In other cases, cancer cells may counter the influx of a chemotherapeutic by draining the drug from cells, deactivating the protein that transports the drug across cell walls, restoring DNA breaks, or developing some other mechanism to deactivate the drug. Physicians often prescribe chemotherapeutics in combination to avoid development of resistance to one agent. Developed resistance to one drug, however, often leads to resistance to other chemotherapeutics.

Activation of protein kinase B (PKB or Akt), a key component of the PI3K signaling pathway, is known to promote cancer cell growth and survival as well as resistance to therapy. Akt pathway activation is often correlated with loss of PTEN (phosphatase and tensin homolog deleted on chromosome ten) function.

PTEN normally helps promote and regulate cell-division cycles, inhibiting uncontrolled cell growth by signaling cells to stop dividing and die. As part of this regulating function, PTEN suppresses activation of the PI3K/Akt/mTOR pathway. Loss of PTEN function can lead to hyperactivation of Akt, which has been linked to inhibition of apoptosis, a higher risk of cancer relapse, and increased resistance to widely used cancer therapeutics including trastuzumab and cisplatin.

Akt as Master Regulator

Akt appears to be an especially pivotal protein, since when it is activated it regulates the stage of the cell cycle, apoptosis, glucose metabolism, growth translation, angiogenesis, and overall cellular survival. Akt exists as three isoforms, Akt1, Akt2, and Akt3, apparently with common but somewhat different normal functions.

For example, Akt1 seems to have a role in brain development, Akt2 in glucose regulation, and Akt3 in skeletal muscle and liver tissue. This is important because inhibition of Akt may have unwanted side effects.

In cancer, hyperactivation of Akt has been found to correlate with many different cancer types—ranging from glioblastoma multiforme; breast, lung, and prostate cancers; melanoma; leukemias; and multiple myeloma. Activation of specific isoforms is often correlated with specific cancers. For example, enhanced activity of Akt1 is found in breast and ovarian cancers, Akt2 in ovarian and pancreatic cancers, and Akt3 in hormone-insensitive cancers such as breast cancer cell lines deficient in estrogen receptor and prostate cancer cell lines that are androgen insensitive.

It is also interesting that Akt activation alone is usually not sufficient to cause cancer and that other mutations are generally necessary to create the cancer phenotype.

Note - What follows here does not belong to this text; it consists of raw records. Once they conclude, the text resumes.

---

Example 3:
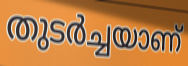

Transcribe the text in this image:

തുടർച്ചയാണ്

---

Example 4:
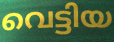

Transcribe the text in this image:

വെട്ടിയ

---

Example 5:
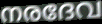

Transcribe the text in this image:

നരദേവ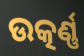
ଉତ୍କର୍ଣ୍ଣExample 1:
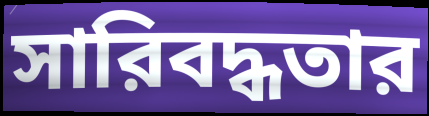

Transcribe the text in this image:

সারিবদ্ধতার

Because of the intricate pathways that surround Akt activation, it is not surprising that resistance to standard chemo- and radiation therapies are often associated with activated Akt. This has lead to studies using Akt-targeting drugs in combination with agents that have other specific targets such as the receptor-tyrosine kinase inhibitors.

Research Activities

Recently, new insights on the role of Akt in treatment resistance and cancer cell survival have supported a wide range of preclinical and clinical research activities targeting Akt inhibition. In October, researchers at the department of molecular and cellular oncology at the University of Texas announced that they were successfully able to overcome trastuzumab resistance in breast cancer by combination treatment with drugs that inhibited either Akt or mTOR, including VioQuest’s (www.vioquestpharm.com) Akt inhibitor, VQD-002.

In January, scientists at the H. Lee Moffitt Cancer Research Center in collaboration with VioQuest successfully reversed cisplatin resistance in ovarian cancer, again by the use of drugs that specifically inhibited Akt activation, including VQD-002. Based on promising preclinical data in lung cancer studies, the NCI is planning clinical trials involving Akt pathway inhibitors among lung cancer patients.

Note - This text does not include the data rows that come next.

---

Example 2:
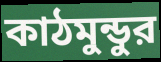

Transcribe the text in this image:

কাঠমুন্ডুর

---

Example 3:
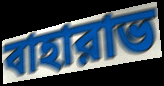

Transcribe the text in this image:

বাহারাভ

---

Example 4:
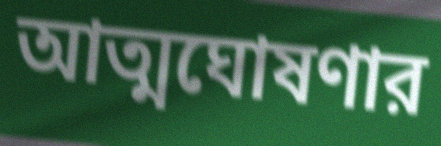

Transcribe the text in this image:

আত্মঘোষণার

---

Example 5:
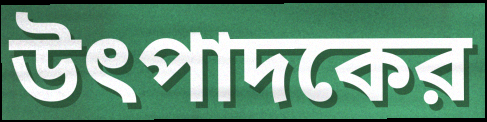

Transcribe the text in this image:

উৎপাদকের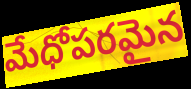
మేధోపరమైనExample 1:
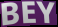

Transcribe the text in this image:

BEY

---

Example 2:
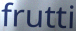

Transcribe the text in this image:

frutti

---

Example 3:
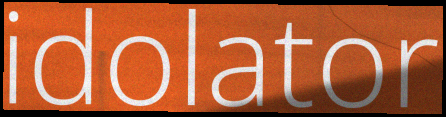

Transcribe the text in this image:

idolator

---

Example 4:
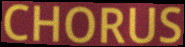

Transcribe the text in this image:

CHORUS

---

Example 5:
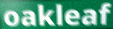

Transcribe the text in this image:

oakleafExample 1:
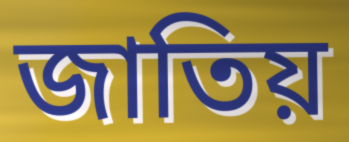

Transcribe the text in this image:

জাতিয়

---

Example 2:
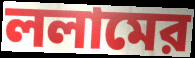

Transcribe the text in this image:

ললামের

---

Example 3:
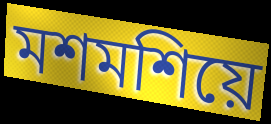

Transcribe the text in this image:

মশমশিয়ে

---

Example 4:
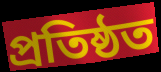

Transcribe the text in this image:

প্রতিষ্ঠত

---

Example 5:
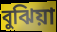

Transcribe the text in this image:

বুঝিয়া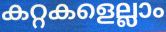
കറ്റകളെല്ലാം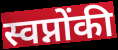
स्वप्नोंकी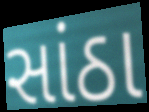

Interestingly, Akt-activation inhibition has also been demonstrated to have an effect on HIV disease progression. A study published in Retrovirology in January demonstrated that Akt inhibition significantly reduced HIV-1 production from long-living, virus-infected macrophages.

In the study, inhibitors were shown to hypersensitize infected macrophages to extracellular stresses, leading to cell death of infected macrophages without harming uninfected cells. These findings shed light on how infection uses the Akt pathway to establish the cytoprotective effect of HIV-1 infection and thereby protects a key viral reservoir.